Nidhoggr nodded Very slightly, like seeing the Goodyear blimp bob up and down. "The Hetwan. Ka Anor. He has designs on Hel."
"That's the plan. I think the Hetwan helped the fairies construct a weapon to kill you if you showed up over in Fairy Land."
"Tell me about this weapon," Nidhoggr rumbled.
"No. Not until we make a deal."
"The deal is I let you live!" the dragon roared in a voice that knocked me flat on my back.
I was a while in getting back up. "The deal is you bust my friend out of the dungeons of the fairy king and queen."
Nidhoggr frowned. "The redhead or the witch?"
"The redhead."
He nodded his bouncing blimp head again. "Good choice.
Witches are never anything but trouble. Their hearts are hard. I'd have had to use a diamond to exchange for that one's heart."

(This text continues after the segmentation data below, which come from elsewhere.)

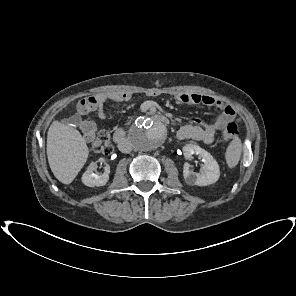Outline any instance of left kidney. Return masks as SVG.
Listing matches in <instances>:
<instances>
[{
	"label": "left kidney",
	"mask_w": 296,
	"mask_h": 296,
	"mask_svg": "<svg viewBox=\"0 0 296 296\" xmlns=\"http://www.w3.org/2000/svg\"><path fill=\"white\" fill-rule=\"evenodd\" d=\"M184 157L191 160L193 155H198L204 162L201 173L190 170L188 163L184 164L183 176L186 184L207 186L218 181L220 176L219 164L213 156L198 145L186 144L183 147Z\"/></svg>",
	"instance_id": "left-kidney-1"
}]
</instances>
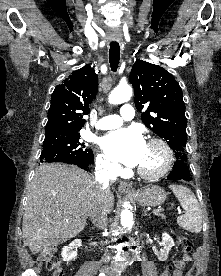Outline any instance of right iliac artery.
Listing matches in <instances>:
<instances>
[{
  "mask_svg": "<svg viewBox=\"0 0 221 276\" xmlns=\"http://www.w3.org/2000/svg\"><path fill=\"white\" fill-rule=\"evenodd\" d=\"M99 276H105V274H100Z\"/></svg>",
  "mask_w": 221,
  "mask_h": 276,
  "instance_id": "1",
  "label": "right iliac artery"
}]
</instances>
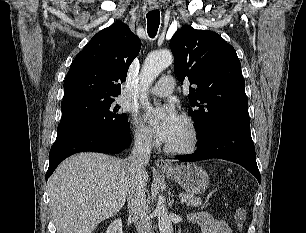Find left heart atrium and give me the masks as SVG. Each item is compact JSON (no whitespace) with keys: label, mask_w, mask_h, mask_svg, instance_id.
<instances>
[{"label":"left heart atrium","mask_w":306,"mask_h":233,"mask_svg":"<svg viewBox=\"0 0 306 233\" xmlns=\"http://www.w3.org/2000/svg\"><path fill=\"white\" fill-rule=\"evenodd\" d=\"M144 118L157 138L166 143L172 139L183 121L182 116L171 105L151 109L145 113Z\"/></svg>","instance_id":"left-heart-atrium-1"}]
</instances>
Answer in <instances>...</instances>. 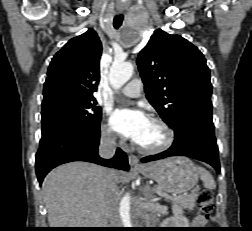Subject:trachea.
<instances>
[{"mask_svg":"<svg viewBox=\"0 0 252 231\" xmlns=\"http://www.w3.org/2000/svg\"><path fill=\"white\" fill-rule=\"evenodd\" d=\"M122 22H123V15H116L114 17V20H113V26L115 29H118L121 25H122Z\"/></svg>","mask_w":252,"mask_h":231,"instance_id":"obj_1","label":"trachea"}]
</instances>
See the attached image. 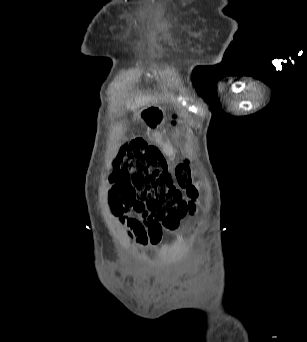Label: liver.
<instances>
[{
  "mask_svg": "<svg viewBox=\"0 0 307 342\" xmlns=\"http://www.w3.org/2000/svg\"><path fill=\"white\" fill-rule=\"evenodd\" d=\"M155 98H152V96H139V98H135L134 104L132 106H127L128 110H136V108H139V106H146L148 102H153Z\"/></svg>",
  "mask_w": 307,
  "mask_h": 342,
  "instance_id": "obj_1",
  "label": "liver"
}]
</instances>
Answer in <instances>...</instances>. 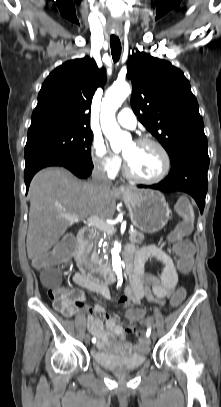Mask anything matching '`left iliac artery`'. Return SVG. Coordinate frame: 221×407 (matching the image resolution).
Returning <instances> with one entry per match:
<instances>
[{
    "mask_svg": "<svg viewBox=\"0 0 221 407\" xmlns=\"http://www.w3.org/2000/svg\"><path fill=\"white\" fill-rule=\"evenodd\" d=\"M150 335V330L147 332V336H149Z\"/></svg>",
    "mask_w": 221,
    "mask_h": 407,
    "instance_id": "44dca946",
    "label": "left iliac artery"
}]
</instances>
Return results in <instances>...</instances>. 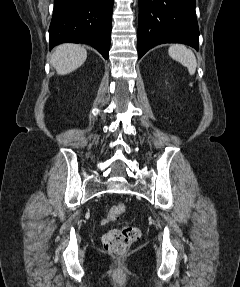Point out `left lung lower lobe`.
Listing matches in <instances>:
<instances>
[{
	"mask_svg": "<svg viewBox=\"0 0 240 287\" xmlns=\"http://www.w3.org/2000/svg\"><path fill=\"white\" fill-rule=\"evenodd\" d=\"M162 43H183L198 50L195 0H139L138 57Z\"/></svg>",
	"mask_w": 240,
	"mask_h": 287,
	"instance_id": "1",
	"label": "left lung lower lobe"
}]
</instances>
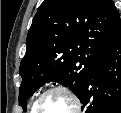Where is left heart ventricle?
Masks as SVG:
<instances>
[{
    "mask_svg": "<svg viewBox=\"0 0 121 113\" xmlns=\"http://www.w3.org/2000/svg\"><path fill=\"white\" fill-rule=\"evenodd\" d=\"M45 112H66L72 110V102L63 93H53L46 97L40 106Z\"/></svg>",
    "mask_w": 121,
    "mask_h": 113,
    "instance_id": "1",
    "label": "left heart ventricle"
}]
</instances>
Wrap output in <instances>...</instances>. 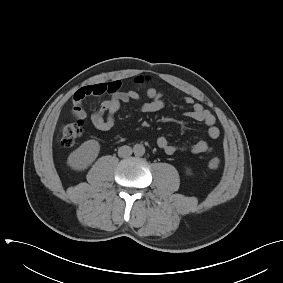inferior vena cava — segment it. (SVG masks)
I'll use <instances>...</instances> for the list:
<instances>
[{
    "label": "inferior vena cava",
    "instance_id": "obj_1",
    "mask_svg": "<svg viewBox=\"0 0 283 283\" xmlns=\"http://www.w3.org/2000/svg\"><path fill=\"white\" fill-rule=\"evenodd\" d=\"M133 150L131 147L129 146H121L119 149H118V156L119 157H122V158H125V157H128L132 154Z\"/></svg>",
    "mask_w": 283,
    "mask_h": 283
}]
</instances>
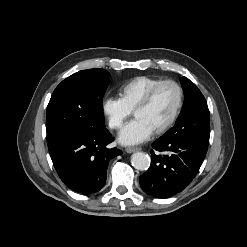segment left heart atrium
Returning a JSON list of instances; mask_svg holds the SVG:
<instances>
[{"mask_svg": "<svg viewBox=\"0 0 247 247\" xmlns=\"http://www.w3.org/2000/svg\"><path fill=\"white\" fill-rule=\"evenodd\" d=\"M153 130L142 120L135 118L126 124L119 133V142L123 145H135L147 141Z\"/></svg>", "mask_w": 247, "mask_h": 247, "instance_id": "left-heart-atrium-1", "label": "left heart atrium"}]
</instances>
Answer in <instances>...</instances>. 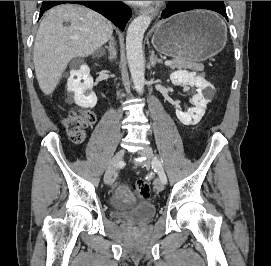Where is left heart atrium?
I'll return each mask as SVG.
<instances>
[{
    "label": "left heart atrium",
    "instance_id": "39dd6f15",
    "mask_svg": "<svg viewBox=\"0 0 271 266\" xmlns=\"http://www.w3.org/2000/svg\"><path fill=\"white\" fill-rule=\"evenodd\" d=\"M129 2L134 3V4H138V5H142V4L149 3L150 1H129Z\"/></svg>",
    "mask_w": 271,
    "mask_h": 266
}]
</instances>
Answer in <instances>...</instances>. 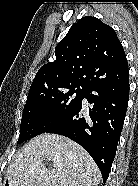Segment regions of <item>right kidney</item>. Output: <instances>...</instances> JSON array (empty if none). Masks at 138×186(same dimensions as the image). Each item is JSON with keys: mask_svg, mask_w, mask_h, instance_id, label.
I'll list each match as a JSON object with an SVG mask.
<instances>
[{"mask_svg": "<svg viewBox=\"0 0 138 186\" xmlns=\"http://www.w3.org/2000/svg\"><path fill=\"white\" fill-rule=\"evenodd\" d=\"M80 186H90V185L85 184V185H80Z\"/></svg>", "mask_w": 138, "mask_h": 186, "instance_id": "obj_1", "label": "right kidney"}]
</instances>
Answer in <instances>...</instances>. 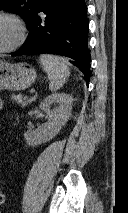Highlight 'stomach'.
Returning a JSON list of instances; mask_svg holds the SVG:
<instances>
[{
    "label": "stomach",
    "instance_id": "obj_1",
    "mask_svg": "<svg viewBox=\"0 0 128 213\" xmlns=\"http://www.w3.org/2000/svg\"><path fill=\"white\" fill-rule=\"evenodd\" d=\"M35 69L28 63H8L0 60V89L13 91L28 88L36 79Z\"/></svg>",
    "mask_w": 128,
    "mask_h": 213
}]
</instances>
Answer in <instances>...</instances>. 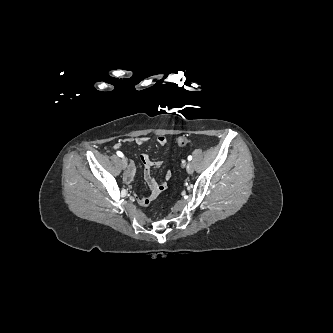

I almost laughed. Nidhoggr had spared Senna through cheapness.
"You get April, I mean the redhead, out. Me and my friends get our hearts. I tell you how to scare the living crap out of the fairies and get your stuff back. With no risk to you."
The dragon thought that over for a while. "I give you my word.
May my scales fall off."
"Yeah, that's cool. But first you have to swear an oath you won't break. Swear by your treasure. May you lose your entire treasure."
"Ah. Yes. I swear by my treasure."
I swayed, still unsteady. I caught myself before plunging off the edge of the mound. "They have huge arrows, disguised as towers.
Topped with diamond-tipped arrowheads. Chances are you'd never have noticed them. They're right in the middle of the palace."
"If I cannot fly over the palace, how am I to regain my treasures?"
"Forget the palace. The palace, the whole city, that's all nothing.
That's not what the fairies are afraid of losing. They're businessmen, my large friend."
Chapter
XXIII
The dragon decided I was telling the truth. I don't know, maybe he had some way of knowing whether I was lying, just like he knew that Senna was a witch. Or maybe it's what we've all noticed: Cynicism is a weak force in Everworld. It was one of our very few advantages.
The big dragon instructed me to climb up on his head. I told him I needed food. Two of the conveniently appearing troll butlers showed up with a loaf of bread and a piece of cheese.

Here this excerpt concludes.